Le Tribunal judiciaire du Mans, statuant le 19 septembre 2025, a examiné une procédure accélérée au fond engagée par un syndicat de copropriété. Ce dernier réclamait le paiement de charges impayées par un copropriétaire défaillant, ainsi que divers frais. Le juge a dû se prononcer sur la recevabilité de la demande et l’application des mécanismes de déchéance du terme. La juridiction a fait droit aux demandes du syndicat, condamnant le copropriétaire au paiement des sommes réclamées.
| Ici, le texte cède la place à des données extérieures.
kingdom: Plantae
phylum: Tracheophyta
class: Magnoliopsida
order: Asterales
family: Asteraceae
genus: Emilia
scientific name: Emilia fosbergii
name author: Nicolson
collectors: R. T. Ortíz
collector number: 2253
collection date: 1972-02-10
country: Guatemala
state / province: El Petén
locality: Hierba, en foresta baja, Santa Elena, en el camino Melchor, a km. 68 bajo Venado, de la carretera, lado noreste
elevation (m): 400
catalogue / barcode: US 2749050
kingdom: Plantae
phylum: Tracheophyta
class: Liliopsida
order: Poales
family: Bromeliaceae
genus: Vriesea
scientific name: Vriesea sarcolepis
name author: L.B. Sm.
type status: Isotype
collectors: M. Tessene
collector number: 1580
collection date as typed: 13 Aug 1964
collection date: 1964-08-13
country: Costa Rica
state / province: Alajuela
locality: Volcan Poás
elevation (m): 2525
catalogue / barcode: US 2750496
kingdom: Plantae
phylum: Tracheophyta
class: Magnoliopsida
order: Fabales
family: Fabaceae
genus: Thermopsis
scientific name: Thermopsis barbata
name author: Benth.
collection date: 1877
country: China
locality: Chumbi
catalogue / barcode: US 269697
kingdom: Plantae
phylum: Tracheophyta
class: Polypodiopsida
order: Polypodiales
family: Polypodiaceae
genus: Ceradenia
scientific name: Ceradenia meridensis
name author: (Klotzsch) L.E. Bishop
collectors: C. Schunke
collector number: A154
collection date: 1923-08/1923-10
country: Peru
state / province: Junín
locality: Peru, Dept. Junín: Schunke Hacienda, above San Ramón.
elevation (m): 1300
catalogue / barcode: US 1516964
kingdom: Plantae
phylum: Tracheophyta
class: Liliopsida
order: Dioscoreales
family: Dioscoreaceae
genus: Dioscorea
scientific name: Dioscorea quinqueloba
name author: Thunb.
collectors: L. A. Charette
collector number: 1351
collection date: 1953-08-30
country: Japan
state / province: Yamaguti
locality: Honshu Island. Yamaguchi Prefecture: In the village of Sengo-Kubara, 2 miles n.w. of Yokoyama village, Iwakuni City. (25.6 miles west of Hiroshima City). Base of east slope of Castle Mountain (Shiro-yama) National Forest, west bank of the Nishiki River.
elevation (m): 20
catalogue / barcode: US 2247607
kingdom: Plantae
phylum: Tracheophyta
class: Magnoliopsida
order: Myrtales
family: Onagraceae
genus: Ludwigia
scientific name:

La régularité de la procédure de recouvrement
Le juge constate d’abord le défaut de comparution du copropriétaire, régulièrement cité. Il rappelle que ce silence n’empêche pas un examen au fond de la demande. La décision ne peut intervenir que si la requête est jugée recevable et bien fondée en droit. Cette étape préalable garantit le respect des droits de la défense malgré l’absence de l’une des parties. Elle confirme la rigueur procédurale exigée même en jugement par défaut.
La justification des créances et le respect des formalités légales sont ensuite vérifiés. Le syndicat a produit le budget prévisionnel voté en assemblée générale, établissant l’origine des provisions demandées. Le juge relève que les mises en demeure sont restées infructueuses, satisfaisant aux conditions de l’article 19-2 de la loi du 10 juillet 1965. La régularité de la procédure précontentieuse est ainsi établie, fondant la légitimité de l’action en justice.
La condamnation aux frais de recouvrement et la déchéance du terme
Le tribunal applique strictement le régime des frais exposés pour le recouvrement. Il se fonde sur l’article 10-1 de la loi du 10 juillet 1965, qui dispose que « sont imputables au seul copropriétaire concerné les frais nécessaires exposés par le syndicat, notamment les frais de mise en demeure, de relance et de prise d’hypothèque à compter de la mise en demeure, pour le recouvrement d’une créance justifiée à l’encontre d’un copropriétaire ainsi que les droits et émoluments des actes des huissiers de justice et le droit de recouvrement ou d’encaissement à la charge du débiteur » (Motifs). Cette solution est conforme à une jurisprudence constante, comme le rappelle un arrêt récent (Tribunal judiciaire de Paris, le 17 décembre 2025, n°25/04400). Elle assure que les frais liés à un défaut de paiement ne pèsent pas sur la collectivité des copropriétaires.
La déchéance du terme est prononcée en application de l’article 19-2 de la même loi. Le manquement du copropriétaire après mise en demeure rend immédiatement exigibles toutes les provisions non échues. Le juge constate cette déchéance et condamne au paiement du solde des charges échues et non échues. Cette mesure dissuasive protège la trésorerie du syndicat et sanctionne le comportement du débiteur défaillant. Elle renforce l’efficacité du recouvrement des charges indispensables à la vie de l’immeuble.